We love sharing expert advice, and we often feature guest posts by specialists in child development, work/life balance, women’s issues and other topics of interest to working moms. If you’re an expert and feel you have something to offer our readers, contact us with your credentials and pitch. Please keep in mind that we prefer original content as opposed to re-posts.

Comments

  1. Sara Bennett Wealer says:

    I travel quite regularly for work, and it seemed to be easier when the kids were younger. When they're older (preschool and grade school), they have a lot more scheduling issues to work around with school and activities, plus they do tend to notice your absence more, although they certainly haven't developed any behavioral problems or major separation anxiety. I try to have my mom come to town to watch them when I'm gone so that my husband isn't stretched too thin with his career, etc. I also have co-workers who have a "nanny" to stay with their children because both husband and wife travel together. Another option is a trusted "nanny" to do the care until husband can get home. I realize those last options cost money – possibly a great deal. But if your salary allows it, they're something to explore. Good luck!

  2. I travel monthly for work, gone for a week at a time on the other side of the country. I have a 3 year old and am 22 weeks pregnant with my second child and I am currently wondering how I can keep my current position and juggle two young children. Like the new position you’re entertaining, I work from home and have a great deal of flexibility when I’m not traveling, which is so nice. But being gone for an entire week puts a strain on everyone else in my life. My husband and I are fortunate to have the help of both sets of grandparents in town and I’ve always traveled for one reason or another with work thanks to their help. I really feel that this has mostly benefited my son. He is close with his grandparents, he is fairly independent and does not have separation anxiety. Now that he’s getting older he is starting to act out a bit, but that’s pretty new so right now I’m just trying to be aware of it and not freak out. i think it’s more of a normal 3 year old thing, rather than it being because I am gone. BUT – I did travel when he was a young baby and the world did not end! :-)

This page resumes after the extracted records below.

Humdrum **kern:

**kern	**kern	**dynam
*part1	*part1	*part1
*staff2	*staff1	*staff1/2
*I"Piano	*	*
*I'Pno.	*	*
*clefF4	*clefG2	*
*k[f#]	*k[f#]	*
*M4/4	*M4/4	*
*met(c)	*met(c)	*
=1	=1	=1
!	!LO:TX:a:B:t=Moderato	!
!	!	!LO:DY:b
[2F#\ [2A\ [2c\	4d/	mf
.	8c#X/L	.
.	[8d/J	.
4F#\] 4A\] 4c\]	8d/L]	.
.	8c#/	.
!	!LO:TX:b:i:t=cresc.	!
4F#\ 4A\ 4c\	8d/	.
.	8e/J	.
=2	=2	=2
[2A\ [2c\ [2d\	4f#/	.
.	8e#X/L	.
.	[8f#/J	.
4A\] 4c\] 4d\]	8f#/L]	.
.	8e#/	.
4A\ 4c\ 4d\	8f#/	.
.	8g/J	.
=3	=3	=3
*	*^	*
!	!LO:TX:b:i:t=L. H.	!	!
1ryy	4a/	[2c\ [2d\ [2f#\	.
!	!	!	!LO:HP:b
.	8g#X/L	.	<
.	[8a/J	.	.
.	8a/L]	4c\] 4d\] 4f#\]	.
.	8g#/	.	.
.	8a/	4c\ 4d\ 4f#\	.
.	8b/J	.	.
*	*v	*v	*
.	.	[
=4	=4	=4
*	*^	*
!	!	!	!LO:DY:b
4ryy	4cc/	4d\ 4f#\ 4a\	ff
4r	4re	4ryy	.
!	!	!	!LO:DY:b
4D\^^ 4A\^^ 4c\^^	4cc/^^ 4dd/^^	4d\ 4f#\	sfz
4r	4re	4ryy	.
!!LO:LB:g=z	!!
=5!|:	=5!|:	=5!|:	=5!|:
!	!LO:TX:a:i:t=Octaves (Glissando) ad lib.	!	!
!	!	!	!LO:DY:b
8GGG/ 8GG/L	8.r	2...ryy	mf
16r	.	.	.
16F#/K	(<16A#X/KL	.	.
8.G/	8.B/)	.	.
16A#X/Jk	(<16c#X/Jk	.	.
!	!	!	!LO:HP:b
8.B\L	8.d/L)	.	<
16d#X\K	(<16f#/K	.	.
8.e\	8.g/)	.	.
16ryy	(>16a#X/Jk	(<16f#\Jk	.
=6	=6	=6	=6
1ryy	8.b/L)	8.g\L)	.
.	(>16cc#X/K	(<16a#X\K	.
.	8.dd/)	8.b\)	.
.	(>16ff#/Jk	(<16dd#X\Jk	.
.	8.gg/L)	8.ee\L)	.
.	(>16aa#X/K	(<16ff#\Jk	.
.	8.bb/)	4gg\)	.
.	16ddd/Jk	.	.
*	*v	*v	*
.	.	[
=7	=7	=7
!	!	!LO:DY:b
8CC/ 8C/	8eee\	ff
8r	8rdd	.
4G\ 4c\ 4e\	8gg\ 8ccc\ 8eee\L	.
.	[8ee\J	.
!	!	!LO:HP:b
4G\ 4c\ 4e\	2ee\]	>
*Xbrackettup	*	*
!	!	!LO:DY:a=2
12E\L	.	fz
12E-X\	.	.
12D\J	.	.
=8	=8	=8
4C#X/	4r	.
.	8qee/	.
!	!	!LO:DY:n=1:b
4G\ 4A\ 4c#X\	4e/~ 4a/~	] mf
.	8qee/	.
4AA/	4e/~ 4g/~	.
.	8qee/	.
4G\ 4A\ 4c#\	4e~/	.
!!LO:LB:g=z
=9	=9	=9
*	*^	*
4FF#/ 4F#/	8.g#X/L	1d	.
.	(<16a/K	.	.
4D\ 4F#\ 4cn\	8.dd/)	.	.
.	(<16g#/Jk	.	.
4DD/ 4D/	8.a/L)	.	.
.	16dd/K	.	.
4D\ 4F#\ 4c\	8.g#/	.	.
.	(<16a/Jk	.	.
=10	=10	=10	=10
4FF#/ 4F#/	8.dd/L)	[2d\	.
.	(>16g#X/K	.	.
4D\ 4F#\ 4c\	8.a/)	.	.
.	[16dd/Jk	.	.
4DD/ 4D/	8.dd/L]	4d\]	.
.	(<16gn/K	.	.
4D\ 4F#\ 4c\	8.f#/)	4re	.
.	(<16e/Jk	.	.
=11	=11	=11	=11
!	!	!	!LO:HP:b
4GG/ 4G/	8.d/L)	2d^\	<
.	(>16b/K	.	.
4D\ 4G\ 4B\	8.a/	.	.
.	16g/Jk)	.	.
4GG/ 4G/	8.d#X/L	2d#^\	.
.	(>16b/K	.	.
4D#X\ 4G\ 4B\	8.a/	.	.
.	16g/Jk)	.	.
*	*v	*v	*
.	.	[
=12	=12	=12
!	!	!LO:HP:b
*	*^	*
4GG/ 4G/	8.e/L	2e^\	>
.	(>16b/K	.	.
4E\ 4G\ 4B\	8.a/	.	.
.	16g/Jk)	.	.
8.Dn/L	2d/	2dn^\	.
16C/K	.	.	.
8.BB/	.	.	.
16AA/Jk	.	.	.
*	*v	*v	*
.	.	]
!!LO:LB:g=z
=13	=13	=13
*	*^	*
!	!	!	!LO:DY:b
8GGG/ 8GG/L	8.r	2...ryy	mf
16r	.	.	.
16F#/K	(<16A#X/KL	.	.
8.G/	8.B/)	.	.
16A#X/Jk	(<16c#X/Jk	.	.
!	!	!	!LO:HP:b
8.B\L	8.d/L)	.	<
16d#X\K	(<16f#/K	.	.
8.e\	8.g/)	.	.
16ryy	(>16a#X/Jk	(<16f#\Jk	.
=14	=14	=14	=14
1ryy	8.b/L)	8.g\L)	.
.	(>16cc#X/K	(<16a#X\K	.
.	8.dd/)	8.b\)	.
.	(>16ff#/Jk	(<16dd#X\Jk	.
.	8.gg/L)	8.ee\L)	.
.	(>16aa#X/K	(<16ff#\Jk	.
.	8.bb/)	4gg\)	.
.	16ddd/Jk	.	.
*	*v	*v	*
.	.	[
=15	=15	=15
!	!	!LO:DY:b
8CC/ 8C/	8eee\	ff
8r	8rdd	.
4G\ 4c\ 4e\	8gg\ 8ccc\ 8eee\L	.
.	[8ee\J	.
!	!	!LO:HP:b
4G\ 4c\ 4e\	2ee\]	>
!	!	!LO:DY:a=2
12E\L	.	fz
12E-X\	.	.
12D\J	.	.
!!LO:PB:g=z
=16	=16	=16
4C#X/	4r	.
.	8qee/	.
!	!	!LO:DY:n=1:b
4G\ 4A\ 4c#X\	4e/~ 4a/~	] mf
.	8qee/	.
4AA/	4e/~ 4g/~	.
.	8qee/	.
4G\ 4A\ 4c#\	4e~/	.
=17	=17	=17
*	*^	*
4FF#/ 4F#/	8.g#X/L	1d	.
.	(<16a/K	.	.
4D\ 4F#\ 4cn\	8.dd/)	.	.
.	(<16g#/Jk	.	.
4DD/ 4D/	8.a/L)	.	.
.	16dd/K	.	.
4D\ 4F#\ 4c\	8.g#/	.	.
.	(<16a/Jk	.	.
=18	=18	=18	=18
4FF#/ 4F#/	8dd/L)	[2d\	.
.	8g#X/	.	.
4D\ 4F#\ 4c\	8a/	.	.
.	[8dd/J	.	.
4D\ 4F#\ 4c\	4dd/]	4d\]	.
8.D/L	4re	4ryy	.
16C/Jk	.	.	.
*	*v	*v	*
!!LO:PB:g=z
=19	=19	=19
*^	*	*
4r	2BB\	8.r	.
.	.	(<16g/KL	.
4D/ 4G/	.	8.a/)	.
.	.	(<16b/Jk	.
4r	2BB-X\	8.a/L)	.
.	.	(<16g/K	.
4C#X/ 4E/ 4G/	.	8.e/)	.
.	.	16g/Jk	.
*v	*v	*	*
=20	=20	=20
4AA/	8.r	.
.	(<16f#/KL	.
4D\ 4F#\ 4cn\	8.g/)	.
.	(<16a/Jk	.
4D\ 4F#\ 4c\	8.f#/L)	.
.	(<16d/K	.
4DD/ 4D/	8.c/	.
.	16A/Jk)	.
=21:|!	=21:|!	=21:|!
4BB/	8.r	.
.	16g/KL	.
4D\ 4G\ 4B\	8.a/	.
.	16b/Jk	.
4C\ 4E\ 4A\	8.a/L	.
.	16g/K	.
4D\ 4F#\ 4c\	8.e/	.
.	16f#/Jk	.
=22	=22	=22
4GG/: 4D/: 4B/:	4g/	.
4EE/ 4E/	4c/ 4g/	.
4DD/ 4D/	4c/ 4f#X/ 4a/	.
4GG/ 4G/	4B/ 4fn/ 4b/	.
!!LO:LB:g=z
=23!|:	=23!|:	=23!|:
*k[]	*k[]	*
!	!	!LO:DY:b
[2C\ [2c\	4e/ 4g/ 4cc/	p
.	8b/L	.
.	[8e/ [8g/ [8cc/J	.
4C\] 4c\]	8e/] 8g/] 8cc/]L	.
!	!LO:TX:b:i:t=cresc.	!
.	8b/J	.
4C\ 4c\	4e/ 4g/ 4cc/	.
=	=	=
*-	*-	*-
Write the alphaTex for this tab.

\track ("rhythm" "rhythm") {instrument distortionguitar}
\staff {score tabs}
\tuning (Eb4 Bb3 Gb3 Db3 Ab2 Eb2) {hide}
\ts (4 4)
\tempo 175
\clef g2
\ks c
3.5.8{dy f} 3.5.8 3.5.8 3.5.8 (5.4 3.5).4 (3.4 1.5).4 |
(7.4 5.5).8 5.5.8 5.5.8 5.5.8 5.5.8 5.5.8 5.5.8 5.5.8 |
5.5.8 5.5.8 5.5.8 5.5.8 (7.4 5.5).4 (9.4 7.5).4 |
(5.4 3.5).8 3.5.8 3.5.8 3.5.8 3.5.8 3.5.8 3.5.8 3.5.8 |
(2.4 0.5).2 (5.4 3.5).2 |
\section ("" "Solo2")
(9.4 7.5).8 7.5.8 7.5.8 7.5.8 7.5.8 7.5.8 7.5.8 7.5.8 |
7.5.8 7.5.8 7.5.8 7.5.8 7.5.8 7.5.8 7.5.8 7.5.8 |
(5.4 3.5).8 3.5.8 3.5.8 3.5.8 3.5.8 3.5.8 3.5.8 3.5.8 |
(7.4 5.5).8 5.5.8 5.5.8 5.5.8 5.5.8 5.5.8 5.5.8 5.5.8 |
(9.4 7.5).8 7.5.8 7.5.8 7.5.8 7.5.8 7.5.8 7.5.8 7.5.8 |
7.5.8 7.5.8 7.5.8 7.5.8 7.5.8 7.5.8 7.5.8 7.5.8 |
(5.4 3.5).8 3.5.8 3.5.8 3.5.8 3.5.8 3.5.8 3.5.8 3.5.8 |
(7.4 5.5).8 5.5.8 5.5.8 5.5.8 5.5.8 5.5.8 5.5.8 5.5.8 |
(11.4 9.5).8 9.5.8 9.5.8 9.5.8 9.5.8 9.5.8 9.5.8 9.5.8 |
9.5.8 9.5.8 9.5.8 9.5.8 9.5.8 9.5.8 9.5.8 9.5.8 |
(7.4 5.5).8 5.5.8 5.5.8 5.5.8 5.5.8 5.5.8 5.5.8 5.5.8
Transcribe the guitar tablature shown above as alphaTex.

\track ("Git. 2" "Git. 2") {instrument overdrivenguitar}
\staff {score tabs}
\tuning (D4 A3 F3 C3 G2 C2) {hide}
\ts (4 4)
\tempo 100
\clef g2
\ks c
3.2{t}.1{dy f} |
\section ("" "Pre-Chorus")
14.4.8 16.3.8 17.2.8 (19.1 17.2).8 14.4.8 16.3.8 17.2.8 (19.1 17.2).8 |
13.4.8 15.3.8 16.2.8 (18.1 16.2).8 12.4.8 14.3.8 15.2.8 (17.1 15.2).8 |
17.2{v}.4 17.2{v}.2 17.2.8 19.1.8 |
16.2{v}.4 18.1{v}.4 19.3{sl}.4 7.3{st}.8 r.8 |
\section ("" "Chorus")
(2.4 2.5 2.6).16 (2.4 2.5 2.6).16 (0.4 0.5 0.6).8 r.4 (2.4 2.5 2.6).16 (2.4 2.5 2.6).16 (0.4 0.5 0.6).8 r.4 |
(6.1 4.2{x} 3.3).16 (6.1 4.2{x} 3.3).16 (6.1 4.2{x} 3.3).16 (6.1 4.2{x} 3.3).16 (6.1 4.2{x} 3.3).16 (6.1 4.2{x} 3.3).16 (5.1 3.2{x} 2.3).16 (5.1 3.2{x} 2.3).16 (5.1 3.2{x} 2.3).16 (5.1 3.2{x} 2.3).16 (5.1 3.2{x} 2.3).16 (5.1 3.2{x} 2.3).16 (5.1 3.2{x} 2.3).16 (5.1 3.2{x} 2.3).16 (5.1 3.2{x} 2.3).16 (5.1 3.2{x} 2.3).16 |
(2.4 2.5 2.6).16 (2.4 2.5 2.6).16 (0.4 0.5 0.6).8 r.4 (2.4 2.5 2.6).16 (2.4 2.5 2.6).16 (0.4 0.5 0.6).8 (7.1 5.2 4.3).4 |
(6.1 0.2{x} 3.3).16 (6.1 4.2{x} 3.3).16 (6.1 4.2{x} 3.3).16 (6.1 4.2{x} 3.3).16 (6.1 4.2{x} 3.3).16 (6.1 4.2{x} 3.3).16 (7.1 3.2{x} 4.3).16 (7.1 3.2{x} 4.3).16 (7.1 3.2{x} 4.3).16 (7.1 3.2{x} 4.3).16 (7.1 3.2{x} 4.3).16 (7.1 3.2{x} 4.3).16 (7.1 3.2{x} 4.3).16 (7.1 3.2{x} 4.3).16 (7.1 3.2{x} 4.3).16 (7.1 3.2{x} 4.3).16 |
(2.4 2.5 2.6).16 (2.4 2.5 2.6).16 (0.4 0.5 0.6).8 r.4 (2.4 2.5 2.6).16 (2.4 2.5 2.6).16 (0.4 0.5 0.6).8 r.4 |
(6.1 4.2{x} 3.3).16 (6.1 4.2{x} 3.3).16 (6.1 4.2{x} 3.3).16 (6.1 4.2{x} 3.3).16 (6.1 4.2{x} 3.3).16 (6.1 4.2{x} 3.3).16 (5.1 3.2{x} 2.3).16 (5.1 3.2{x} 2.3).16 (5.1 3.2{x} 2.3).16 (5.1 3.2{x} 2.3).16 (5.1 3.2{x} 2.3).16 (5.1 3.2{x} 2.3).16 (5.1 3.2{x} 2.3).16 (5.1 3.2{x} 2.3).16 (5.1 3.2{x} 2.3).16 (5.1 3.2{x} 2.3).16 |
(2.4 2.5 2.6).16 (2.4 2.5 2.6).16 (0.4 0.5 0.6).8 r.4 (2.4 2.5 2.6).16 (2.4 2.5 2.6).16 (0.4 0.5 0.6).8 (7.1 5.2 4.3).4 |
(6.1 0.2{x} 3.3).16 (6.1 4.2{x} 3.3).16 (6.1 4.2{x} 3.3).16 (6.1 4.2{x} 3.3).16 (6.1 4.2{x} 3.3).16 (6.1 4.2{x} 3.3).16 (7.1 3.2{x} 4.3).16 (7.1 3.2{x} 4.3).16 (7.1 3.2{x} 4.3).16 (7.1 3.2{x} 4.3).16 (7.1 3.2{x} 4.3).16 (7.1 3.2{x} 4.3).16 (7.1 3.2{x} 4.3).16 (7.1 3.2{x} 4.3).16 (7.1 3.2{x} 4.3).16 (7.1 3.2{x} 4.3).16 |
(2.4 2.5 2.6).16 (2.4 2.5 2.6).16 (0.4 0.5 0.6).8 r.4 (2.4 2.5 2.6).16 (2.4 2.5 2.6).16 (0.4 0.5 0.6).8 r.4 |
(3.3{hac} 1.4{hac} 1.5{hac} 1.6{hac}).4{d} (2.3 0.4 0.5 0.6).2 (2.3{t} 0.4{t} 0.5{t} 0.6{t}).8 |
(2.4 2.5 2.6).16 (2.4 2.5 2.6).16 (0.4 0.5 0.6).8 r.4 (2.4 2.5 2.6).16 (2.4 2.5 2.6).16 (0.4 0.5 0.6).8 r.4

    I don’t think there is one right answer. I’m the breadwinner of the family, love my job, and will always want to be a career woman AND mom. I am currently trying to figure out how to make a compromise work, while feeling like I’m being the mom I want to be and keeping the job I enjoy even if it has fairly significant travel requirements. If I have any bolts of lightening, I’ll let you know. More than anything I wanted to say thanks for sharing – it’s nice to know that I’m not alone! Let us know what you decide to do.

    PS – Love Sheryl Sandberg!

    • I will definitely let you know what I work out. In my mind right now, I am thinking about moving to a less rural area (read, room for a home office and more available resources for childcare) and hiring someone to help me in the house during the day and while I’m gone. I think that if I get this job, my first child will stay in daycare full time. This is very positive for her because she is learning so much and having so much fun with the other children.

      Definitely keep me posted on what you end up doing, yourself. Thank you for the encouragement. I will update when it is appropriate. My interview last week seemed to go well, but who knows, all this could be for naught. I am busily working on ways to make this a relevant conversation!